Wairia is popular with the older generation and farmers. He is shrewd and enjoys the benefits of incumbency.


Kamau is loved by the youth and urbanites but has little to show regarding transformative projects. He, however, is seen to work alone. Only Kandara’s Alice Wahome attended the event where he announced his candidature for governor. Five MPs, all members of the parliamentary committee on Energy, Communication and Information, attended the event.

A section of residents says they want Kenneth to vie for Murang’a governor as they are tired of the constant fights between Wairia and Kamau.

The two leaders have engaged in push-and-pull since Kamau declared in 2014 that he would run for Murang’a governor.

The MP accused the governor of misappropriating public funds while Wairia accused him of facilitating his failed impeachment.

“Peter Kenneth will be a third force that will gain appeal among residents who are tired of the constant fights between Kamau and Wairia,” said John Gitau, a trader in Maragua town.

Gitau said Kenneth is a sober leader who has a national appeal and a good development history as Gatanga MP.


Joseph Gachane, a farmer in Kambiti, said Kenneth’s entry into the governor race would make it a two-horse race between him and Wairia, sweeping Kamau aside.

Gachane said if elections were held today, Wairia would win, although he would face stiff competition if Kenneth joined the race.
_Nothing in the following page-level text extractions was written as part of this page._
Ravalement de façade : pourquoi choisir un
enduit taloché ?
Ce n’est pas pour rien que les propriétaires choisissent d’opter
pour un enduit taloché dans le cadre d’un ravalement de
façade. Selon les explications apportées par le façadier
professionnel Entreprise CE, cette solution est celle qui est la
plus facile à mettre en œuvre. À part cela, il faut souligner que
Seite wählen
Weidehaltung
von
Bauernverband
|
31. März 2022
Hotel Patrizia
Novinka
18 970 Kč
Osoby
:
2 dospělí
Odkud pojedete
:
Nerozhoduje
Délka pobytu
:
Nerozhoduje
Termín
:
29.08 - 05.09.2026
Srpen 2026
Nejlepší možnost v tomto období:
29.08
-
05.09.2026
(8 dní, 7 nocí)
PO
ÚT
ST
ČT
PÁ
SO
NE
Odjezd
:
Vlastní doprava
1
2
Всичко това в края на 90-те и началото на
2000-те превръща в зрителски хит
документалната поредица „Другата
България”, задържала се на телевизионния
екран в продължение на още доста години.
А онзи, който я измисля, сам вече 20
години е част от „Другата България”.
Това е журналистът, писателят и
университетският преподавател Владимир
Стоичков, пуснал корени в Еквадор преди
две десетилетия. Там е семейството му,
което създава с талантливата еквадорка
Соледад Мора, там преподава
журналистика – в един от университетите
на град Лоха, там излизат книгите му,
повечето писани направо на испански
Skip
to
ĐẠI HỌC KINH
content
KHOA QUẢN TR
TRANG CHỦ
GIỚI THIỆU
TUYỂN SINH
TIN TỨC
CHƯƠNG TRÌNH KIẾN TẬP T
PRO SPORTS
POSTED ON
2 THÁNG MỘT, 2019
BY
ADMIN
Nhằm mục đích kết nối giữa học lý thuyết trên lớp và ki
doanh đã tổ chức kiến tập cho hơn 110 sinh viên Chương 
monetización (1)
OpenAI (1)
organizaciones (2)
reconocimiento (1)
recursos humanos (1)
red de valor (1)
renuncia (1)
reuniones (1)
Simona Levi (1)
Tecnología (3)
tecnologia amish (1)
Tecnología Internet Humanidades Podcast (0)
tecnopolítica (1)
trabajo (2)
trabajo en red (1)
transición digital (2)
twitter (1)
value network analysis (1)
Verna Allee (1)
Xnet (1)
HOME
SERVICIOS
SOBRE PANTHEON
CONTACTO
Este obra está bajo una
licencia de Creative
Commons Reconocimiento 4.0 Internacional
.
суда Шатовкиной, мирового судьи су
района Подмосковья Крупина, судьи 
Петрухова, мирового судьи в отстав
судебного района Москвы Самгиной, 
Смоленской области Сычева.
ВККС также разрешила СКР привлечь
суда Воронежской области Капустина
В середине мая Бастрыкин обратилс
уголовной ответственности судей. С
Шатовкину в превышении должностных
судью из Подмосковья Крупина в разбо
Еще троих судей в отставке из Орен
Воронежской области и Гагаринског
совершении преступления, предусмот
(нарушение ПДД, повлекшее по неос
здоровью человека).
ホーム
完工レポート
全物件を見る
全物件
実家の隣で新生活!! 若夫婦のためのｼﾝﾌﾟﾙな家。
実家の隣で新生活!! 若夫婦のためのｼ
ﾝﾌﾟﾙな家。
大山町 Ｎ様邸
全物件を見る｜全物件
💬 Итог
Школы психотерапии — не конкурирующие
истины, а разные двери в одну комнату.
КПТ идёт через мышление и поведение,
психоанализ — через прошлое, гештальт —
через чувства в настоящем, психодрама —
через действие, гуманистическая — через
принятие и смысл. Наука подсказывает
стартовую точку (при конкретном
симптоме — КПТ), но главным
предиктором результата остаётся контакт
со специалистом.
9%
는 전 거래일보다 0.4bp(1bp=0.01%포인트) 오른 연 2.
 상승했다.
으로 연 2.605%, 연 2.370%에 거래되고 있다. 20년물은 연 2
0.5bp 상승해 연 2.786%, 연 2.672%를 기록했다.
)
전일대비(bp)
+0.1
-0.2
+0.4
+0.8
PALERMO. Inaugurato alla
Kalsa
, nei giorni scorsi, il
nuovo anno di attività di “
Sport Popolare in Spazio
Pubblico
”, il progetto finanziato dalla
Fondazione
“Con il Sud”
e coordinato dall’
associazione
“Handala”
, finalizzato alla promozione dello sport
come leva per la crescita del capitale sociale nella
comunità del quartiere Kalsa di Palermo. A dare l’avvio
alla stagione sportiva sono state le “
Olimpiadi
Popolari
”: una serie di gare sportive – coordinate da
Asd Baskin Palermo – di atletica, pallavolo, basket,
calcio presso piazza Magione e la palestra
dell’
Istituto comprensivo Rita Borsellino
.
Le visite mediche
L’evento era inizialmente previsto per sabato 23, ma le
The farmer also said Kenneth would have to answer questions on why he has been quiet on both local and national issues, only choosing to come out months before the general election.

“He would have to explain to the Murang’a people where he was when every Kenyan was discussing the Northern Collector Tunnel or corruption,” he said. His sentiments contrasted with those made by Ben Gachagua, an opinion leader in Murang’a town. He said Kamau would win if an election were held without Kenneth in the race.

He said despite Wairia initiating important development projects in the county, his staff has let him down and has not embraced transparency in their work.

“Kenneth would have a very high probability of winning, but he would have to work out a way of working together with Kamau to avoid dividing votes in the Murang’a South bloc as Wairia garners the Murang’a North vote alone,” he said.

According to the Independent Electoral and Boundaries Commission, constituencies in Murang’a South, where both Kamau and Kenneth hail from, have 280, 898 registered voters, while Murang’a North has 171, 943 voters.


Political analyst Peter Kagwanja has said an impromptu election would see Wairia winning with a landslide. Kagwanja said Wairia has established projects which are popular among residents but are not endearing to the elite.

“Wairia has managed to traverse the county, developing projects that are very popular with residents and has gained their support,” Kagwanja said.

The political analyst said a survey done through the East African Index research company has indicated that Wairia has a big lead due to the populist projects he has initiated, such as empowering the dairy sector, issuing napier grass seeds and sweet potato vines. He believes Kenneth also stands a chance of winning should he join the race, due to his development record.